PD-L1 and HER2 expression are inversely correlated in advanced urothelial cancer
To date, HER2-targeted agents have shown promising anti-tumour activity as monotherapy and in combination with immune checkpoint inhibitors in patients with advanced urothelial cancer. To learn more on the clinical and genomic landscape of HER2 alterations in bladder cancer and the relationship between HER2 and PD-L1 expression, a retrospective analysis was performed. Results of this study demonstrated an inverse correlation between HER2 immunohistochemistry expression and PD-L1 combined positive score and can provide a foundation for further trials in HER2-directed therapies for advanced bladder cancer.
Although bladder cancer has a relatively high rate of human epidermal growth factor receptor 2 (HER2) alterations, the association between HER2 mutation/amplification, HER2 and PD-L1 immunohistochemistry expression and associations with clinical outcomes for advanced bladder cancer has not been studied.
The aims of the current retrospective study by David Aggen et al. were to define the prevalence of ERBB2 alteration in advanced urothelial cancer and the association with HER2 expression by immunohistochemistry (IHC) and to understand heterogeneity of HER2 expression and the relationship between HER2 and PD-L1 expression.
Methods
Tumour samples from 2,692 unique patients with advanced urothelial cancer were retrospectively analysed and HER2 IHC was performed on a subset of 202 patients. For PD-L1 IHC expression, the combined tumour and immune cell PD-L1 expression score (CPS) was used. HER2 IHC expression was categorised as 0, 1+, 2+ or 3+. Furthermore, ERBB2 alteration – defined as pathogenic mutation and/or amplification – was compared from genomic profiling with MSK-IMPACT® using next-generation sequencing. Pairwise associations were studied between PD-L1 and HER2 expression and ERBB2 alteration in all patients with urothelial bladder cancer, and their associations with progression-free survival (PFS) and overall survival (OS) in patients with muscle-invasive bladder cancer (MIBC).
Results
Among the 202 patients with HER2 IHC, 188 had MSK IMPACT and 168 had PD-L1 CPS available. Of these 202 patients, 38 (18%) were HER2 negative, 60 (30%) HER2 1+, 68 (34%) HER2 2+, and 36 (18%) HER2 3+. The prevalence of ERBB2 alterations was 20%. The PD-L1 CPS score was inversely associated with the level of HER2 expression (p< 0.001). For example, HER2 0 tumours by IHC had a median PD-L1 CPS score of 50, while the median PD-L1 CPS score for HER2 2+ and 3+ tumours were 7 and 4, respectively. In contrast, no association was found between the PD-L1 CPS score and ERBB2 alteration (p= 0.735). ERBB2-altered tumours by NGS were strongly correlated with high-level HER2 expression by IHC (p< 0.001). However, in the HER2 2+ and 3+ group, HER2 NGS alone would miss up to 70% of tumours with high HER2 expression, highlighting the importance of using IHC to define patients with HER2 expression.
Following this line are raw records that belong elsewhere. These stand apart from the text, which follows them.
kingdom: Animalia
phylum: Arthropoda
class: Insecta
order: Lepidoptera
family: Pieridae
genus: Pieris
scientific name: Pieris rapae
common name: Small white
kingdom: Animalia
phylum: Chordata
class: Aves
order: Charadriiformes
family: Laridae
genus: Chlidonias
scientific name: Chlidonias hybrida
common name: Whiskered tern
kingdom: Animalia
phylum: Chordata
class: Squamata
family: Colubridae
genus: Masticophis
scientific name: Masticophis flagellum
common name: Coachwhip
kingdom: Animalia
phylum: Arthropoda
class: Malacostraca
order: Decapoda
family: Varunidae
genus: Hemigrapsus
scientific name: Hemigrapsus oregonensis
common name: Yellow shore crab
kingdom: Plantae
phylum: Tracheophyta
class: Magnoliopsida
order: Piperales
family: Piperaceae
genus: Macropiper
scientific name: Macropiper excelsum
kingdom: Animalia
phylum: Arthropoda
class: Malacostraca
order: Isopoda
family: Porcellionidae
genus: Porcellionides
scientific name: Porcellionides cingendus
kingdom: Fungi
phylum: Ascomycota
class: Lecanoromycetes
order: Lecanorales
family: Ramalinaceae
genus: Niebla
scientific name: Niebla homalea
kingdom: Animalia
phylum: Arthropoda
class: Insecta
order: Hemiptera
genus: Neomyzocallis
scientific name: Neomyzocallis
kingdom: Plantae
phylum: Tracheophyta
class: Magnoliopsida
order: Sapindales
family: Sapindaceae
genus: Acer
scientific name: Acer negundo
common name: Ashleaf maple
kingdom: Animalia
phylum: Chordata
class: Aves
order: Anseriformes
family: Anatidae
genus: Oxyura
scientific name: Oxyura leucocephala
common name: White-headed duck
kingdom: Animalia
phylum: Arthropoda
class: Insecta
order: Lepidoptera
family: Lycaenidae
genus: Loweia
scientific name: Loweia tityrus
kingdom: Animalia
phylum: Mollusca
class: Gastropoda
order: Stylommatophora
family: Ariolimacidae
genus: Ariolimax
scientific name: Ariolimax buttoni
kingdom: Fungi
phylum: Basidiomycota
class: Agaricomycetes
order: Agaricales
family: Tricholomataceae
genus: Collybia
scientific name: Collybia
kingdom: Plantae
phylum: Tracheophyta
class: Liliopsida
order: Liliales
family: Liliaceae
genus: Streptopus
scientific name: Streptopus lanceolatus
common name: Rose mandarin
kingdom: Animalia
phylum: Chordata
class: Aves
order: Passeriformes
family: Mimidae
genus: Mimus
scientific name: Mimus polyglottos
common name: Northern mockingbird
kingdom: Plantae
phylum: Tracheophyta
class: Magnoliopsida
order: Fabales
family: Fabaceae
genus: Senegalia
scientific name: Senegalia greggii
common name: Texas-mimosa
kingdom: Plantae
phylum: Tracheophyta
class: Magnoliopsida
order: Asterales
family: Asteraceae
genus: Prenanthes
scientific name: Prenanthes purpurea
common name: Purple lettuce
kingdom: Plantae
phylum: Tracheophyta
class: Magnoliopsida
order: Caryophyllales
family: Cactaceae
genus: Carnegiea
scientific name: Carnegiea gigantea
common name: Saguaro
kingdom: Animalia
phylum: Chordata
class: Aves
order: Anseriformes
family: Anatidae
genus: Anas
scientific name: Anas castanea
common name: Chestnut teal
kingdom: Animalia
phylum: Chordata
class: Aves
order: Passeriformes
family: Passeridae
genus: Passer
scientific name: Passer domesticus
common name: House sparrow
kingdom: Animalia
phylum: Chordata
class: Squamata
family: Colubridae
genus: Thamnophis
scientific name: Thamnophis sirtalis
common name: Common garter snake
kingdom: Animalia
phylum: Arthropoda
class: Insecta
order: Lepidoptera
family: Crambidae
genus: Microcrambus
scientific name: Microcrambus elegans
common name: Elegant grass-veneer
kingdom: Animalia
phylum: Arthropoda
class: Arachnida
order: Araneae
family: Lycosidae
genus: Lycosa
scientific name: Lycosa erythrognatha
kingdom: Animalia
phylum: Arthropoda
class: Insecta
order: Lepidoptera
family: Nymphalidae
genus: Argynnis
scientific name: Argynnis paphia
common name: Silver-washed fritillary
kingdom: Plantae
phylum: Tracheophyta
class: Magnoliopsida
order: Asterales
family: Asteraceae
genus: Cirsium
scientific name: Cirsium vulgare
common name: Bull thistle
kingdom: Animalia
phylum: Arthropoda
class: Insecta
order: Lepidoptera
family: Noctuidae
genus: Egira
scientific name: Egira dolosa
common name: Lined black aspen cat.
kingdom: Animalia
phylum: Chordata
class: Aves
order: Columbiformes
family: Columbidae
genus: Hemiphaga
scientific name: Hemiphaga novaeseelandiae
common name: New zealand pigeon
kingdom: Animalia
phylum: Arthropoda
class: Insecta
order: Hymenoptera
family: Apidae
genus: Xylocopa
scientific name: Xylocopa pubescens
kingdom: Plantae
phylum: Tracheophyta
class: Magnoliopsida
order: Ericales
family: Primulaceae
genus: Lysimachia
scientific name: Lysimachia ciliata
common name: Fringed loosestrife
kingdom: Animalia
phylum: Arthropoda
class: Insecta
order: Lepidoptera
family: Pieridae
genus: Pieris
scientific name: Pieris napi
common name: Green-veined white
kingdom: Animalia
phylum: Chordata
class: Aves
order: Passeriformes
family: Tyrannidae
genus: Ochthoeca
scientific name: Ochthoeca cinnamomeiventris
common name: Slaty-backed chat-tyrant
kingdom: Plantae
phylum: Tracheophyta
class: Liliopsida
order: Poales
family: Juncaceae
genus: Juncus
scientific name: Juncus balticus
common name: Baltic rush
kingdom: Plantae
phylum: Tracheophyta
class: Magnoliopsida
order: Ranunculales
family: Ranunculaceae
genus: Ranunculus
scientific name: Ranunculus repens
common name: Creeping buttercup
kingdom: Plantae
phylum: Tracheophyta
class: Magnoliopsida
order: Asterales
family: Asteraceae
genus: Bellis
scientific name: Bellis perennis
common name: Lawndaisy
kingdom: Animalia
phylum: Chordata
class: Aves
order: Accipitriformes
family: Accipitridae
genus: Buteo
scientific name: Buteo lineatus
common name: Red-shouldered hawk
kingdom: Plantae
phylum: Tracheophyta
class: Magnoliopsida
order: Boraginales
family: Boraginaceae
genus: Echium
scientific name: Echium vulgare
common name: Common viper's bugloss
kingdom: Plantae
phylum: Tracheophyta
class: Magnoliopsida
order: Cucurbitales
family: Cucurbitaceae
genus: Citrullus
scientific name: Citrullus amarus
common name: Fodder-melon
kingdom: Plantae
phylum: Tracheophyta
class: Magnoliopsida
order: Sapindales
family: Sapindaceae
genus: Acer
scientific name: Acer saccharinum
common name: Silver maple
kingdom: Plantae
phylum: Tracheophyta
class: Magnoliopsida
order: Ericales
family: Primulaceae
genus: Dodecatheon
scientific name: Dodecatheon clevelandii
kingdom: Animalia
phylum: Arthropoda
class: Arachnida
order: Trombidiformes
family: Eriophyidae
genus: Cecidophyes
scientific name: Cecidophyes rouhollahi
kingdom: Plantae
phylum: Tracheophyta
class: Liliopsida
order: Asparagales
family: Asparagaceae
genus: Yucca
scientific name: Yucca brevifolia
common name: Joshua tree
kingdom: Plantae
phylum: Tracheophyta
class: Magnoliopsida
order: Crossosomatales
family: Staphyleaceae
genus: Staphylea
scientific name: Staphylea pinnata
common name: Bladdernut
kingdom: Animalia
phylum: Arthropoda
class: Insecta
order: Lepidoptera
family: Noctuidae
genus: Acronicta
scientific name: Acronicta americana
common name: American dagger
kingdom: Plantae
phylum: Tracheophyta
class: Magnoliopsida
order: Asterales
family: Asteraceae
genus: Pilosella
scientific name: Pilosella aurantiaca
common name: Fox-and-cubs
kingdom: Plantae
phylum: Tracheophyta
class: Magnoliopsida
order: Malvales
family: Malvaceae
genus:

In patients with MIBC, ERBB2 alteration and the level of HER2 IHC expression (0 or 1+ vs. 2+ or 3+) were not associated with PFS (p= 0.5 and p= 0.4, respectively) or OS (p= 0.84 and p= 0.94, respectively).
Conclusions
ERBB2 alterations were identified by MSK IMPACT in approximately 20% of urothelial cancers and in this cohort, HER2 2+ or 3+ expression was present in 52% of tumours. This retrospective study shows an inverse correlation between the level of HER2 IHC expression and PD-L1 CPS score in patients with urothelial bladder cancer. According to the researchers, these results support further investigation of HER2-targeted agents and underscore the need for standardisation of HER2 expression assessment by immunohistochemistry in patients with advanced urothelial cancer.
Reference
Aggen DH, et al. HER2 and PD-L1 immunohistochemistry (IHC) expression, and HER2 genomic alterations: associations and clinical outcomes for advanced bladder cancer. Presented at ASCO GU 2024; Abstract 538.